About Witold Fitz-Simon

Nationally Certified Alexander Technique Teacher (AmSAT, ACAT)
Certified Yoga Instructor (Yoga Room Berkeley Advanced Studies Program, Integral Yoga)
WITOLD FITZ-SIMON has been teaching yoga since 2000. He is a certified yoga instructor at the 500-hour level as a graduate of the Yoga Room Berkeley’s Advanced Studies Program under Donald Moyer and Mary Lou Weprin. A nationally certified Alexander Technique teacher, he served as a faculty member at the American Center for the Alexander Technique’s teacher training program from 2016 until its closure in 2018, and has taught actors, athletes, writers, musicians, lawyers, yoga teachers, and knitters in his private practice in New York City since 2014. Witold combines his practice of yoga, Alexander Technique, embodied anatomy and developmental movement into a lively somatic approach to self-expression and the body.
“I believe a well-lived life is like a craft. We can learn techniques and skills of the craft from others, which then become ours to perfect and apply how we choose, either to model our lives on the paths of those who inspire us, or to discover our own path. I believe the fulfillment of a life well-lived comes not from what we achieve, but from the experience of the process of crafting it.
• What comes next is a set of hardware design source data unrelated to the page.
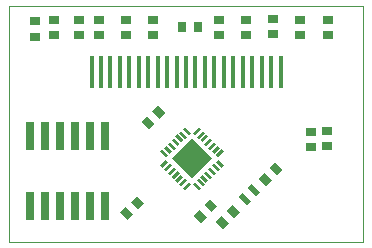
<source format=gtp>
G75*
%MOIN*%
%OFA0B0*%
%FSLAX24Y24*%
%IPPOS*%
%LPD*%
%AMOC8*
5,1,8,0,0,1.08239X$1,22.5*
%
%ADD10C,0.0000*%
%ADD11R,0.0157X0.1102*%
%ADD12R,0.0100X0.0280*%
%ADD13R,0.0960X0.0960*%
%ADD14R,0.0354X0.0276*%
%ADD15R,0.0276X0.0354*%
%ADD16R,0.0299X0.0945*%
%ADD17R,0.0200X0.0400*%
D10*
X000680Y000380D02*
X000680Y008254D01*
X012491Y008254D01*
X012491Y000380D01*
X000680Y000380D01*
D11*
X003436Y006049D03*
X003751Y006049D03*
X004066Y006049D03*
X004381Y006049D03*
X004696Y006049D03*
X005011Y006049D03*
X005326Y006049D03*
X005641Y006049D03*
X005956Y006049D03*
X006271Y006049D03*
X006586Y006049D03*
X006900Y006049D03*
X007215Y006049D03*
X007530Y006049D03*
X007845Y006049D03*
X008160Y006049D03*
X008475Y006049D03*
X008790Y006049D03*
X009105Y006049D03*
X009420Y006049D03*
X009735Y006049D03*
D12*
G36*
X007137Y003706D02*
X007066Y003777D01*
X007263Y003974D01*
X007334Y003903D01*
X007137Y003706D01*
G37*
G36*
X007264Y003578D02*
X007193Y003649D01*
X007390Y003846D01*
X007461Y003775D01*
X007264Y003578D01*
G37*
G36*
X007391Y003451D02*
X007320Y003522D01*
X007517Y003719D01*
X007588Y003648D01*
X007391Y003451D01*
G37*
G36*
X007511Y003331D02*
X007440Y003402D01*
X007637Y003599D01*
X007708Y003528D01*
X007511Y003331D01*
G37*
G36*
X007639Y003204D02*
X007568Y003275D01*
X007765Y003472D01*
X007836Y003401D01*
X007639Y003204D01*
G37*
G36*
X007836Y002935D02*
X007765Y002864D01*
X007568Y003061D01*
X007639Y003132D01*
X007836Y002935D01*
G37*
G36*
X007708Y002808D02*
X007637Y002737D01*
X007440Y002934D01*
X007511Y003005D01*
X007708Y002808D01*
G37*
G36*
X007588Y002688D02*
X007517Y002617D01*
X007320Y002814D01*
X007391Y002885D01*
X007588Y002688D01*
G37*
G36*
X007461Y002560D02*
X007390Y002489D01*
X007193Y002686D01*
X007264Y002757D01*
X007461Y002560D01*
G37*
G36*
X007334Y002433D02*
X007263Y002362D01*
X007066Y002559D01*
X007137Y002630D01*
X007334Y002433D01*
G37*
G36*
X007213Y002313D02*
X007142Y002242D01*
X006945Y002439D01*
X007016Y002510D01*
X007213Y002313D01*
G37*
G36*
X007086Y002186D02*
X007015Y002115D01*
X006818Y002312D01*
X006889Y002383D01*
X007086Y002186D01*
G37*
G36*
X006550Y002115D02*
X006479Y002186D01*
X006676Y002383D01*
X006747Y002312D01*
X006550Y002115D01*
G37*
G36*
X006422Y002242D02*
X006351Y002313D01*
X006548Y002510D01*
X006619Y002439D01*
X006422Y002242D01*
G37*
G36*
X006302Y002362D02*
X006231Y002433D01*
X006428Y002630D01*
X006499Y002559D01*
X006302Y002362D01*
G37*
G36*
X006175Y002489D02*
X006104Y002560D01*
X006301Y002757D01*
X006372Y002686D01*
X006175Y002489D01*
G37*
G36*
X006048Y002617D02*
X005977Y002688D01*
X006174Y002885D01*
X006245Y002814D01*
X006048Y002617D01*
G37*
G36*
X005927Y002737D02*
X005856Y002808D01*
X006053Y003005D01*
X006124Y002934D01*
X005927Y002737D01*
G37*
G36*
X005800Y002864D02*
X005729Y002935D01*
X005926Y003132D01*
X005997Y003061D01*
X005800Y002864D01*
G37*
G36*
X005997Y003275D02*
X005926Y003204D01*
X005729Y003401D01*
X005800Y003472D01*
X005997Y003275D01*
G37*
G36*
X006124Y003402D02*
X006053Y003331D01*
X005856Y003528D01*
X005927Y003599D01*
X006124Y003402D01*
G37*
G36*
X006245Y003522D02*
X006174Y003451D01*
X005977Y003648D01*
X006048Y003719D01*
X006245Y003522D01*
G37*
G36*
X006372Y003649D02*
X006301Y003578D01*
X006104Y003775D01*
X006175Y003846D01*
X006372Y003649D01*
G37*
G36*
X006499Y003777D02*
X006428Y003706D01*
X006231Y003903D01*
X006302Y003974D01*
X006499Y003777D01*
G37*
G36*
X006619Y003897D02*
X006548Y003826D01*
X006351Y004023D01*
X006422Y004094D01*
X006619Y003897D01*
G37*
G36*
X006747Y004024D02*
X006676Y003953D01*
X006479Y004150D01*
X006550Y004221D01*
X006747Y004024D01*
G37*
G36*
X006889Y003953D02*
X006818Y004024D01*
X007015Y004221D01*
X007086Y004150D01*
X006889Y003953D01*
G37*
G36*
X007016Y003826D02*
X006945Y003897D01*
X007142Y004094D01*
X007213Y004023D01*
X007016Y003826D01*
G37*
D13*
G36*
X006782Y003846D02*
X007460Y003168D01*
X006782Y002490D01*
X006104Y003168D01*
X006782Y003846D01*
G37*
D14*
X010760Y004056D03*
X011300Y004094D03*
X011300Y003583D03*
X010760Y003544D03*
X010400Y007286D03*
X010400Y007797D03*
X009500Y007814D03*
X009500Y007303D03*
X008600Y007286D03*
X008600Y007797D03*
X007700Y007797D03*
X007700Y007286D03*
X005480Y007286D03*
X005480Y007797D03*
X004580Y007797D03*
X004580Y007286D03*
X003680Y007286D03*
X003680Y007797D03*
X003020Y007797D03*
X003020Y007286D03*
X002180Y007286D03*
X001561Y007226D03*
X001561Y007737D03*
X002180Y007797D03*
X011306Y007797D03*
X011306Y007286D03*
D15*
X006974Y007541D03*
X006463Y007541D03*
G36*
X005901Y004692D02*
X005706Y004497D01*
X005457Y004746D01*
X005652Y004941D01*
X005901Y004692D01*
G37*
G36*
X005539Y004330D02*
X005344Y004135D01*
X005095Y004384D01*
X005290Y004579D01*
X005539Y004330D01*
G37*
G36*
X004747Y001730D02*
X004942Y001925D01*
X005191Y001676D01*
X004996Y001481D01*
X004747Y001730D01*
G37*
G36*
X004386Y001368D02*
X004581Y001563D01*
X004830Y001314D01*
X004635Y001119D01*
X004386Y001368D01*
G37*
G36*
X006828Y001260D02*
X007023Y001455D01*
X007272Y001206D01*
X007077Y001011D01*
X006828Y001260D01*
G37*
G36*
X007190Y001622D02*
X007385Y001817D01*
X007634Y001568D01*
X007439Y001373D01*
X007190Y001622D01*
G37*
G36*
X008006Y001012D02*
X007811Y000817D01*
X007562Y001066D01*
X007757Y001261D01*
X008006Y001012D01*
G37*
G36*
X008368Y001374D02*
X008173Y001179D01*
X007924Y001428D01*
X008119Y001623D01*
X008368Y001374D01*
G37*
G36*
X008995Y002488D02*
X009190Y002683D01*
X009439Y002434D01*
X009244Y002239D01*
X008995Y002488D01*
G37*
G36*
X009357Y002850D02*
X009552Y003045D01*
X009801Y002796D01*
X009606Y002601D01*
X009357Y002850D01*
G37*
D16*
X003899Y003904D03*
X003399Y003904D03*
X002899Y003904D03*
X002399Y003904D03*
X001899Y003904D03*
X001399Y003904D03*
X001399Y001581D03*
X001899Y001581D03*
X002399Y001581D03*
X002899Y001581D03*
X003399Y001581D03*
X003899Y001581D03*
D17*
G36*
X008320Y001882D02*
X008462Y002024D01*
X008744Y001742D01*
X008602Y001600D01*
X008320Y001882D01*
G37*
G36*
X008626Y002188D02*
X008768Y002330D01*
X009050Y002048D01*
X008908Y001906D01*
X008626Y002188D01*
G37*
M02*

</source>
“My own path began in earnest in one of those life moments that embed themselves so vividly in your mind that it only takes a thought to transport yourself back there, even after decades. My college roommate, choreographer Reggie Wilson, and a friend who became my first yoga teacher, Colleen Winney, taught a six-week course at a spiritualist church in Chelsea one summer that combined African dance and Yoga. I remember vividly the excruciating pain I felt as I did my very first Triangle Pose. My whole body was on fire from the chest down. I had never experienced anything like it and, rather than be intimidated by it, I remember being fascinated. “There’s something in this,” I remember thinking, and was determined to know more.
“Yoga for me in those early years of my practice was a necessity. Without it, I don’t know what might have become of me. My job at the time in the entertainment business was incredibly stressful and I was desperate for relief, both physical and mental. Yoga combined meditation, which I had been struggling away at in a seated practice, with physical activity and, in the nineties, was still a counter-cultural endeavor. All of these gave me the feeling of doing something special for myself as a contrast to the grind of working at a New York talent agency.
“I came to the Alexander Technique also out of necessity. In my forties, I found that yoga wasn’t enough to keep my body healthy. My early years of stressful working conditions followed by a decade of pushing and striving in my yoga practice had left me with sacroiliac problems that gave me recurring back pain, and yoga was no longer able to help me. In fact, my back pain had become so intense that, for several years, the only yoga I was able to do was a small handful of standing poses. Anything more challenging would throw my back out. The Alexander Technique enabled me to strengthen my back and reclaim my yoga practice, enabling me to become stronger and more flexible in middle age than I had ever been when I was younger.
“My principal way of learning is teaching. Organizing something in my mind well enough to be able to bring it to life for another person helps me integrate it. Over the years I’ve become: a yoga teacher, certified as a graduate of the Yoga Room, Berkeley’s Advanced Studies Program under Donald Moyer and Mary Lou Weprin; an Alexander Technique teacher, trained at the American Center for the Alexander Technique (ACAT) and nationally certified by the American Society for the Alexander Technique (AmSAT); and an anatomy teacher, bringing embodied anatomy and developmental movement to my students. The Craft of Living website and blog is my latest way of integrating the different aspects of my practice into a unified exploration of mind, body and being, accessible to everyone.”